La síntesis en torno a Máximo Gómez Báez puede mediar entre lo casi imposible y lo injusto, desde que, con apenas 16 años, se incorpora al ejército dominicano; o cuando, ya en Cuba, conspira en la zona de El Dátil.

Constan su alzamiento en armas, el ascenso a Mayor General por parte de Céspedes; la primera carga al machete, protagonizada por él, como preludio aterrador para el enemigo.

Hablo de quien, destituido del mando en 1872, por un mal entendido, asume después nuevas responsabilidades: reorganiza tropas en Camagüey y Las Villas, y se niega a integrar el movimiento para destituir a Céspedes como Presidente.

Exilio, espantosa miseria familiar en Jamaica, labranza en pleno monte para sobrevivir, prisión en la Fortaleza Ozama (República Dominicana) por conspirar en Cuba… nada lo doblega.

Puedo imaginar a Martí cuando, al pedirle que asumiera el mando militar en la futura contienda, Gómez responde: «Desde ahora puede usted contar con mis servicios». Y luego, el Manifiesto de Montecristi, el desembarco por Playita de Cajobabo, la Invasión a lomo de caballo y machete en puño, el épico cruce de la Trocha de Júcaro a Morón: inexpugnable según los españoles.

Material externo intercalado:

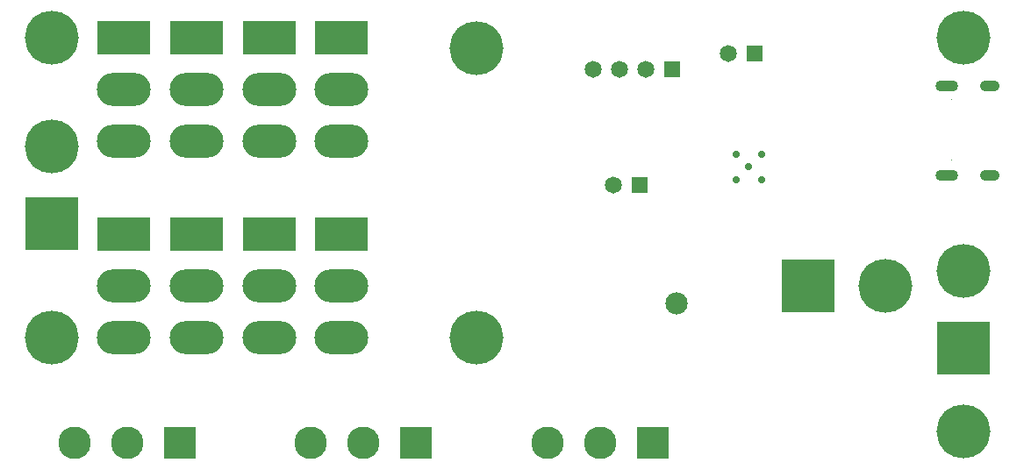
<source format=gbs>
G04*
G04 #@! TF.GenerationSoftware,Altium Limited,CircuitStudio,1.5.2 (30)*
G04*
G04 Layer_Color=8150272*
%FSLAX25Y25*%
%MOIN*%
G70*
G01*
G75*
%ADD104C,0.12362*%
%ADD105R,0.12362X0.12362*%
%ADD106R,0.06457X0.06457*%
%ADD107C,0.06457*%
%ADD108C,0.20472*%
%ADD109R,0.20472X0.20472*%
%ADD110R,0.20472X0.20472*%
%ADD111O,0.20472X0.12598*%
%ADD112R,0.20472X0.12598*%
%ADD113O,0.07402X0.04252*%
%ADD114O,0.08583X0.04252*%
%ADD115R,0.00315X0.00315*%
%ADD116C,0.08425*%
%ADD117C,0.02913*%
D104*
X200472Y11417D02*
D03*
X220472D02*
D03*
X110315D02*
D03*
X130315D02*
D03*
X20551D02*
D03*
X40551D02*
D03*
D105*
X240472D02*
D03*
X150315D02*
D03*
X60551D02*
D03*
D106*
X235433Y109449D02*
D03*
X279134Y159449D02*
D03*
X247638Y153150D02*
D03*
D107*
X225433Y109449D02*
D03*
X269134Y159449D02*
D03*
X237638Y153150D02*
D03*
X227638D02*
D03*
X217638D02*
D03*
D108*
X358268Y15748D02*
D03*
Y76772D02*
D03*
X11811Y124016D02*
D03*
X328740Y70866D02*
D03*
X11811Y165354D02*
D03*
X358268D02*
D03*
X11811Y51181D02*
D03*
X173228D02*
D03*
Y161417D02*
D03*
D109*
X358268Y47244D02*
D03*
X11811Y94488D02*
D03*
D110*
X299213Y70866D02*
D03*
D111*
X122047Y145669D02*
D03*
Y125984D02*
D03*
X94488D02*
D03*
Y145669D02*
D03*
X66929D02*
D03*
Y125984D02*
D03*
X39370D02*
D03*
Y145669D02*
D03*
X94488Y70866D02*
D03*
Y51181D02*
D03*
X66929D02*
D03*
Y70866D02*
D03*
X39370D02*
D03*
Y51181D02*
D03*
X122047D02*
D03*
Y70866D02*
D03*
D112*
Y165354D02*
D03*
X94488D02*
D03*
X66929D02*
D03*
X39370D02*
D03*
X94488Y90551D02*
D03*
X66929D02*
D03*
X39370D02*
D03*
X122047D02*
D03*
D113*
X368356Y147126D02*
D03*
Y113110D02*
D03*
D114*
X352018Y147126D02*
D03*
Y113110D02*
D03*
D115*
X353986Y118740D02*
D03*
Y141496D02*
D03*
D116*
X249213Y64173D02*
D03*
D117*
X272047Y120866D02*
D03*
X281496D02*
D03*
Y111417D02*
D03*
X272047D02*
D03*
X276772Y116142D02*
D03*
M02*

</source>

Brillante aquel lazo cuando, en aparente huida, retrocedía algunos kilómetros para arremeter en avance envolvente hacia Occidente, destruyendo líneas férreas y comunicaciones enemigas.

Desconcierto el de generales españoles, en La Habana, cuando eludía el combate abierto, se refugiaba en cayos de monte y reaparecía en la retaguardia, con acciones breves y fulminantes.

Irreparable el dolor por la caída en combate de Maceo y de su adorado hijo Panchito. Pero continuó, incluso tras el fatídico fin de la guerra; porque Gómez sigue siendo Gómez.

En su ensayo Porvenir de Cuba, expondría: «… y ahí tenemos la Ley Platt, eterna licencia convertida en obligación para inmiscuirse los americanos en nuestros asuntos».

Preclaro, indoblegable, sugiere crear las Milicias Cubanas, con unos 15 000 hombres que harían «innecesaria la intervención de tropas americanas y de la misma Guardia Rural».

El 17 de junio de 1905 cierra los ojos, convencido de que «encima del suelo empapado con tantas lágrimas y sangre no debe ondear más que una bandera, la que amparó al ideal sagrado de la Patria».

Comenzaba, en verdad, a vivir el hombre que un día dijo: «Mis grados, mi significación política, truncada en momentos solemnes de la historia, mis glorias cercenadas y todo eso no vale nada, es efímero, pero nadie me podrá negar nunca que fui un soldado leal de las libertades de Cuba. Eso me basta y no quiero más».